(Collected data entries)
------------------------

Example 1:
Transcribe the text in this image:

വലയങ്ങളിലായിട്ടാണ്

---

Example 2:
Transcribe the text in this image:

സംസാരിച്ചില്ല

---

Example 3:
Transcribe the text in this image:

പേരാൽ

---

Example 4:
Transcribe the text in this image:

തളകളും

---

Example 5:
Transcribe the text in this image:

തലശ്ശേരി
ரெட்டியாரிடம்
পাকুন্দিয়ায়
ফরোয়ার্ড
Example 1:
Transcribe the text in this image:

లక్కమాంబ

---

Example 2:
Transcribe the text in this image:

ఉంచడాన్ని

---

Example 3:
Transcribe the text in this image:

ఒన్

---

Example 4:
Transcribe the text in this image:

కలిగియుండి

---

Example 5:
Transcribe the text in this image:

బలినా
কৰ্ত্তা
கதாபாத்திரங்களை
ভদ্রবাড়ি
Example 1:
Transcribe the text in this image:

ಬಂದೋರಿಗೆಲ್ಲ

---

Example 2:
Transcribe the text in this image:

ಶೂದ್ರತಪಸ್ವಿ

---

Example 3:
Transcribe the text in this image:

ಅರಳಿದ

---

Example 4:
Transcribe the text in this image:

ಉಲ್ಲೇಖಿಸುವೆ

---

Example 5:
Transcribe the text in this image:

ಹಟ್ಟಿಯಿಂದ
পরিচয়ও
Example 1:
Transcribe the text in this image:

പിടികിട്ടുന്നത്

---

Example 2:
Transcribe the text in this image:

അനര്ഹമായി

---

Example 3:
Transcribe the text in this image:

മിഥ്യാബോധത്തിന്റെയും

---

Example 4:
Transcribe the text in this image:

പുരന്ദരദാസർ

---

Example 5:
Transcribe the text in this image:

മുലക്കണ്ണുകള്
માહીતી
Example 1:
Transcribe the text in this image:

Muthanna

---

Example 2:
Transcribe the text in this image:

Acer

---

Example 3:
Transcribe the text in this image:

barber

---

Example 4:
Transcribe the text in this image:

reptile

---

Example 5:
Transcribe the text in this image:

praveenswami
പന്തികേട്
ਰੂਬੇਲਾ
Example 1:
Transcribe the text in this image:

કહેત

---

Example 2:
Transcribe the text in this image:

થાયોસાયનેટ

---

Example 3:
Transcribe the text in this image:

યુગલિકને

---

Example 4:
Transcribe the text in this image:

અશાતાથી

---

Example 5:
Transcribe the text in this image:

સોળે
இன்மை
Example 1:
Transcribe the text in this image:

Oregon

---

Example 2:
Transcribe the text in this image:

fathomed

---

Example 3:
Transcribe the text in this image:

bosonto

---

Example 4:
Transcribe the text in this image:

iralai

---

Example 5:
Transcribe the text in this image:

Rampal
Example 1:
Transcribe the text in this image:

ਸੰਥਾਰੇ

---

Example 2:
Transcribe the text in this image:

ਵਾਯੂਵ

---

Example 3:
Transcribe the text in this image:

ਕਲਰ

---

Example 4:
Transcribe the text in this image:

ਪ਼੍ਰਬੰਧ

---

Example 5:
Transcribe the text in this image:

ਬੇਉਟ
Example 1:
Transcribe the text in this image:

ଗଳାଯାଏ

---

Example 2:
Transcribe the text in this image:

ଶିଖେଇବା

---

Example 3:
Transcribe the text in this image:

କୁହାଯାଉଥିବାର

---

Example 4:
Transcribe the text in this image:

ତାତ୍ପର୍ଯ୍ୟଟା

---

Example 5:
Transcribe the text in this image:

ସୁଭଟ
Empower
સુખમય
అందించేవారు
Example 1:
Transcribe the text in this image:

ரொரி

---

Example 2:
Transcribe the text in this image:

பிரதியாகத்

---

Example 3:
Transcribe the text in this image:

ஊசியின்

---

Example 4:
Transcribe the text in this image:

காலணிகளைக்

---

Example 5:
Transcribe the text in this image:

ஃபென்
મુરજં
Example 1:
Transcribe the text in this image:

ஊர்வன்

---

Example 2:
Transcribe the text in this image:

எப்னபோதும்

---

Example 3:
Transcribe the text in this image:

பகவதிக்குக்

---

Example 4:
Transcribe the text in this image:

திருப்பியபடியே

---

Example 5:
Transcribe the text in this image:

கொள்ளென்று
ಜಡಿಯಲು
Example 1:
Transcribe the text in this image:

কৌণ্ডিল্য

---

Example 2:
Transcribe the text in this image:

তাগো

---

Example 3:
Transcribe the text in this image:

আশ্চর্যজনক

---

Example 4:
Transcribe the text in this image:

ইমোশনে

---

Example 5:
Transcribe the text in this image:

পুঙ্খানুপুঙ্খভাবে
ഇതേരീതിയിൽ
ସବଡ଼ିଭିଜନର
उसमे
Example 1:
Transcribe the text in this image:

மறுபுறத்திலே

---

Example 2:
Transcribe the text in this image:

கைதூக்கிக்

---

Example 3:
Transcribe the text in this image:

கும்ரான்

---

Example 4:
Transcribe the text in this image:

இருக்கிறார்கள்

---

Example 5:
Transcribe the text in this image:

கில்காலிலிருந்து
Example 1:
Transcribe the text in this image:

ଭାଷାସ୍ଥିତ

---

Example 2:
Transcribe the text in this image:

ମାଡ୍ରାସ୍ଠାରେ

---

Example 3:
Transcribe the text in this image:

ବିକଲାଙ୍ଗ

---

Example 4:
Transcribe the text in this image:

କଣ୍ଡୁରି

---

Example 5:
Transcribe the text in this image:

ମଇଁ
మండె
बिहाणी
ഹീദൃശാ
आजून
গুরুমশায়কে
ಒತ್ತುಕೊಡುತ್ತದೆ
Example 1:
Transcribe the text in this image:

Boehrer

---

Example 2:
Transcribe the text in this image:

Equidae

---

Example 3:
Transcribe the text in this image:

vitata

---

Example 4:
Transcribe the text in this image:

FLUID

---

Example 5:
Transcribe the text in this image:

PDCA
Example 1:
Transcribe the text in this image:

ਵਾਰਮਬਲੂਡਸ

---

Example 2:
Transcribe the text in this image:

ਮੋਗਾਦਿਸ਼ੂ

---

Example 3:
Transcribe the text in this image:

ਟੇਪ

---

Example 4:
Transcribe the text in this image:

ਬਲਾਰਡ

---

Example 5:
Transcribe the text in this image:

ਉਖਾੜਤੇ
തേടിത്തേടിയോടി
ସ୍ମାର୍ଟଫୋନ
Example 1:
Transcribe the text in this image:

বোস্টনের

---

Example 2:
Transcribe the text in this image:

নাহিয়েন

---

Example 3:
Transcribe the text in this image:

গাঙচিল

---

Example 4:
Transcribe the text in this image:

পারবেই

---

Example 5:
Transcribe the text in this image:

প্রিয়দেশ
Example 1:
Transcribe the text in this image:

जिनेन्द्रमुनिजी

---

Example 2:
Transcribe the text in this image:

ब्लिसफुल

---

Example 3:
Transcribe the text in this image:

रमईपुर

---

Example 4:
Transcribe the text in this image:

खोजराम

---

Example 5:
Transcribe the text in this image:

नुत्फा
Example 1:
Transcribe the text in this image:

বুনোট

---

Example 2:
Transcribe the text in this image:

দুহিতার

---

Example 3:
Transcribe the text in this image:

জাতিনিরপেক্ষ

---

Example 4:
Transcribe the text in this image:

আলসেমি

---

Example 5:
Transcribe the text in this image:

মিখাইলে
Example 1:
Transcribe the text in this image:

------------------------

* **Task to carry out**
Your answer should consist of every record, restated exactly.

* **Result of this task**
Example 1:
Transcribe the text in this image:

വലയങ്ങളിലായിട്ടാണ്

---

Example 2:
Transcribe the text in this image:

സംസാരിച്ചില്ല

---

Example 3:
Transcribe the text in this image:

പേരാൽ

---

Example 4:
Transcribe the text in this image:

തളകളും

---

Example 5:
Transcribe the text in this image:

തലശ്ശേരി
ரெட்டியாரிடம்
পাকুন্দিয়ায়
ফরোয়ার্ড
Example 1:
Transcribe the text in this image:

లక్కమాంబ

---

Example 2:
Transcribe the text in this image:

ఉంచడాన్ని

---

Example 3:
Transcribe the text in this image:

ఒన్

---

Example 4:
Transcribe the text in this image:

కలిగియుండి

---

Example 5:
Transcribe the text in this image:

బలినా
কৰ্ত্তা
கதாபாத்திரங்களை
ভদ্রবাড়ি
Example 1:
Transcribe the text in this image:

ಬಂದೋರಿಗೆಲ್ಲ

---

Example 2:
Transcribe the text in this image:

ಶೂದ್ರತಪಸ್ವಿ

---

Example 3:
Transcribe the text in this image:

ಅರಳಿದ

---

Example 4:
Transcribe the text in this image:

ಉಲ್ಲೇಖಿಸುವೆ

---

Example 5:
Transcribe the text in this image:

ಹಟ್ಟಿಯಿಂದ
পরিচয়ও
Example 1:
Transcribe the text in this image:

പിടികിട്ടുന്നത്

---

Example 2:
Transcribe the text in this image:

അനര്ഹമായി

---

Example 3:
Transcribe the text in this image:

മിഥ്യാബോധത്തിന്റെയും

---

Example 4:
Transcribe the text in this image:

പുരന്ദരദാസർ

---

Example 5:
Transcribe the text in this image:

മുലക്കണ്ണുകള്
માહીતી
Example 1:
Transcribe the text in this image:

Muthanna

---

Example 2:
Transcribe the text in this image:

Acer

---

Example 3:
Transcribe the text in this image:

barber

---

Example 4:
Transcribe the text in this image:

reptile

---

Example 5:
Transcribe the text in this image:

praveenswami
പന്തികേട്
ਰੂਬੇਲਾ
Example 1:
Transcribe the text in this image:

કહેત

---

Example 2:
Transcribe the text in this image:

થાયોસાયનેટ

---

Example 3:
Transcribe the text in this image:

યુગલિકને

---

Example 4:
Transcribe the text in this image:

અશાતાથી

---

Example 5:
Transcribe the text in this image:

સોળે
இன்மை
Example 1:
Transcribe the text in this image:

Oregon

---

Example 2:
Transcribe the text in this image:

fathomed

---

Example 3:
Transcribe the text in this image:

bosonto

---

Example 4:
Transcribe the text in this image:

iralai

---

Example 5:
Transcribe the text in this image:

Rampal
Example 1:
Transcribe the text in this image:

ਸੰਥਾਰੇ

---

Example 2:
Transcribe the text in this image:

ਵਾਯੂਵ

---

Example 3:
Transcribe the text in this image:

ਕਲਰ

---

Example 4:
Transcribe the text in this image:

ਪ਼੍ਰਬੰਧ

---

Example 5:
Transcribe the text in this image:

ਬੇਉਟ
Example 1:
Transcribe the text in this image:

ଗଳାଯାଏ

---

Example 2:
Transcribe the text in this image:

ଶିଖେଇବା

---

Example 3:
Transcribe the text in this image:

କୁହାଯାଉଥିବାର

---

Example 4:
Transcribe the text in this image:

ତାତ୍ପର୍ଯ୍ୟଟା

---

Example 5:
Transcribe the text in this image:

ସୁଭଟ
Empower
સુખમય
అందించేవారు
Example 1:
Transcribe the text in this image:

ரொரி

---

Example 2:
Transcribe the text in this image:

பிரதியாகத்

---

Example 3:
Transcribe the text in this image:

ஊசியின்

---

Example 4:
Transcribe the text in this image:

காலணிகளைக்

---

Example 5:
Transcribe the text in this image:

ஃபென்
મુરજં
Example 1:
Transcribe the text in this image:

ஊர்வன்

---

Example 2:
Transcribe the text in this image:

எப்னபோதும்

---

Example 3:
Transcribe the text in this image:

பகவதிக்குக்

---

Example 4:
Transcribe the text in this image:

திருப்பியபடியே

---

Example 5:
Transcribe the text in this image:

கொள்ளென்று
ಜಡಿಯಲು
Example 1:
Transcribe the text in this image:

কৌণ্ডিল্য

---

Example 2:
Transcribe the text in this image:

তাগো

---

Example 3:
Transcribe the text in this image:

আশ্চর্যজনক

---

Example 4:
Transcribe the text in this image:

ইমোশনে

---

Example 5:
Transcribe the text in this image:

পুঙ্খানুপুঙ্খভাবে
ഇതേരീതിയിൽ
ସବଡ଼ିଭିଜନର
उसमे
Example 1:
Transcribe the text in this image:

மறுபுறத்திலே

---

Example 2:
Transcribe the text in this image:

கைதூக்கிக்

---

Example 3:
Transcribe the text in this image:

கும்ரான்

---

Example 4:
Transcribe the text in this image:

இருக்கிறார்கள்

---

Example 5:
Transcribe the text in this image:

கில்காலிலிருந்து
Example 1:
Transcribe the text in this image:

ଭାଷାସ୍ଥିତ

---

Example 2:
Transcribe the text in this image:

ମାଡ୍ରାସ୍ଠାରେ

---

Example 3:
Transcribe the text in this image:

ବିକଲାଙ୍ଗ

---

Example 4:
Transcribe the text in this image:

କଣ୍ଡୁରି

---

Example 5:
Transcribe the text in this image:

ମଇଁ
మండె
बिहाणी
ഹീദൃശാ
आजून
গুরুমশায়কে
ಒತ್ತುಕೊಡುತ್ತದೆ
Example 1:
Transcribe the text in this image:

Boehrer

---

Example 2:
Transcribe the text in this image:

Equidae

---

Example 3:
Transcribe the text in this image:

vitata

---

Example 4:
Transcribe the text in this image:

FLUID

---

Example 5:
Transcribe the text in this image:

PDCA
Example 1:
Transcribe the text in this image:

ਵਾਰਮਬਲੂਡਸ

---

Example 2:
Transcribe the text in this image:

ਮੋਗਾਦਿਸ਼ੂ

---

Example 3:
Transcribe the text in this image:

ਟੇਪ

---

Example 4:
Transcribe the text in this image:

ਬਲਾਰਡ

---

Example 5:
Transcribe the text in this image:

ਉਖਾੜਤੇ
തേടിത്തേടിയോടി
ସ୍ମାର୍ଟଫୋନ
Example 1:
Transcribe the text in this image:

বোস্টনের

---

Example 2:
Transcribe the text in this image:

নাহিয়েন

---

Example 3:
Transcribe the text in this image:

গাঙচিল

---

Example 4:
Transcribe the text in this image:

পারবেই

---

Example 5:
Transcribe the text in this image:

প্রিয়দেশ
Example 1:
Transcribe the text in this image:

जिनेन्द्रमुनिजी

---

Example 2:
Transcribe the text in this image:

ब्लिसफुल

---

Example 3:
Transcribe the text in this image:

रमईपुर

---

Example 4:
Transcribe the text in this image:

खोजराम

---

Example 5:
Transcribe the text in this image:

नुत्फा
Example 1:
Transcribe the text in this image:

বুনোট

---

Example 2:
Transcribe the text in this image:

দুহিতার

---

Example 3:
Transcribe the text in this image:

জাতিনিরপেক্ষ

---

Example 4:
Transcribe the text in this image:

আলসেমি

---

Example 5:
Transcribe the text in this image:

মিখাইলে
Example 1:
Transcribe the text in this image:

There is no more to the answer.